Can you rewrite every line of text read from the records below as one numbered list that runs straight through all of them, skipping any blank lines? Leave the pictures out of your answer.
━━━━━━━━
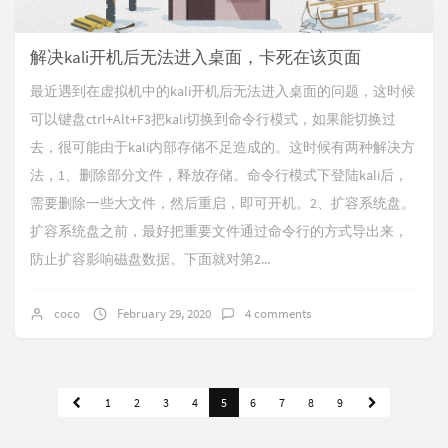
解决kali开机后无法进入桌面，卡死在该页面
最近遇到在虚拟机中的kali开机后无法进入桌面的问题，这时候
可以键盘ctrl+Alt+F3把kali切换到命令行模式，如果能切换过
去，很可能由于kali内部存储不足造成的。这时候有两种解决方
法，1、删除部分文件，释放存储。命令行模式下登陆kali后，
需要删除一些大文件，然后重启，即可开机。2、扩容系统盘。
扩容系统盘之前，最好把重要文件通过命令行的方式导出来，
防止扩容影响磁盘数据。下面就对第2...
coco
February 29, 2020
4 comments
1
2
3
4
5
6
7
8
9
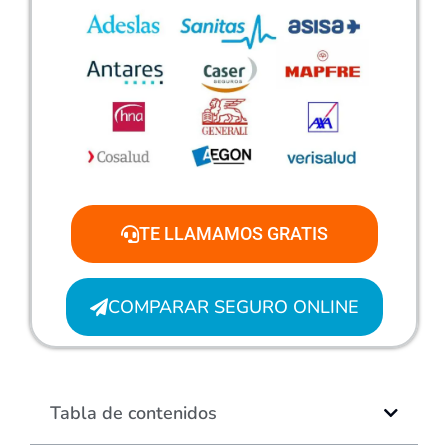
TE LLAMAMOS GRATIS
COMPARAR SEGURO ONLINE
Tabla de contenidos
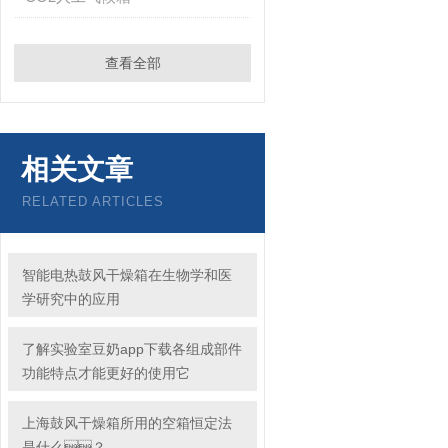
查看全部
相关文章
RELATED ARTICLES
智能电热鼓风干燥箱在生物学和医
学研究中的应用
了解实验室豆奶app下载各组成部件
功能特点才能更好的使用它
上海鼓风干燥箱所用的空箱恒定法
是什么？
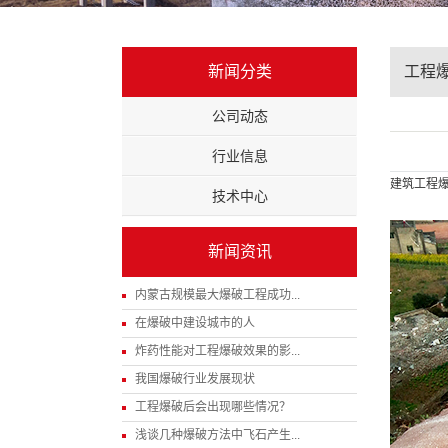
新闻分类
工程
公司动态
行业信息
建筑工程爆
技术中心
新闻资讯
内蒙古规模最大爆破工程成功...
在爆破中建设城市的人
炸药性能对工程爆破效果的影...
我国爆破行业发展现状
工程爆破后会出现哪些情况？
浅谈几种爆破方法中飞石产生...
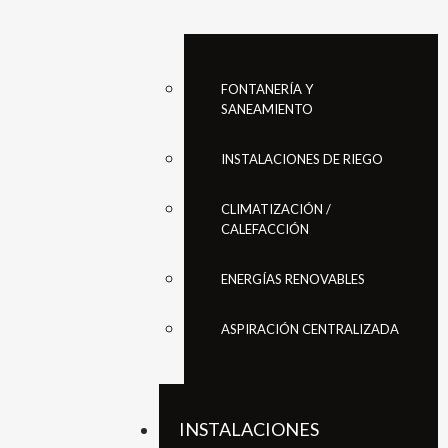
FONTANERÍA Y
SANEAMIENTO
INSTALACIONES DE RIEGO
CLIMATIZACIÓN /
CALEFACCIÓN
ENERGÍAS RENOVABLES
ASPIRACIÓN CENTRALIZADA
INSTALACIONES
━━━━━━━━
### Your solution
1. 解决kali开机后无法进入桌面，卡死在该页面
2. 最近遇到在虚拟机中的kali开机后无法进入桌面的问题，这时候
3. 可以键盘ctrl+Alt+F3把kali切换到命令行模式，如果能切换过
4. 去，很可能由于kali内部存储不足造成的。这时候有两种解决方
5. 法，1、删除部分文件，释放存储。命令行模式下登陆kali后，
6. 需要删除一些大文件，然后重启，即可开机。2、扩容系统盘。
7. 扩容系统盘之前，最好把重要文件通过命令行的方式导出来，
8. 防止扩容影响磁盘数据。下面就对第2...
9. coco
10. February 29, 2020
11. 4 comments
12. 1
13. 2
14. 3
15. 4
16. 5
17. 6
18. 7
19. 8
20. 9
21. TE LLAMAMOS GRATIS
22. COMPARAR SEGURO ONLINE
23. Tabla de contenidos
24. 查看全部
25. 相关文章
26. RELATED ARTICLES
27. 智能电热鼓风干燥箱在生物学和医
28. 学研究中的应用
29. 了解实验室豆奶app下载各组成部件
30. 功能特点才能更好的使用它
31. 上海鼓风干燥箱所用的空箱恒定法
32. 是什么？
33. 新闻分类
34. 工程
35. 公司动态
36. 行业信息
37. 建筑工程爆
38. 技术中心
39. 新闻资讯
40. 内蒙古规模最大爆破工程成功...
41. 在爆破中建设城市的人
42. 炸药性能对工程爆破效果的影...
43. 我国爆破行业发展现状
44. 工程爆破后会出现哪些情况？
45. 浅谈几种爆破方法中飞石产生...
46. FONTANERÍA Y
47. SANEAMIENTO
48. INSTALACIONES DE RIEGO
49. CLIMATIZACIÓN /
50. CALEFACCIÓN
51. ENERGÍAS RENOVABLES
52. ASPIRACIÓN CENTRALIZADA
53. INSTALACIONES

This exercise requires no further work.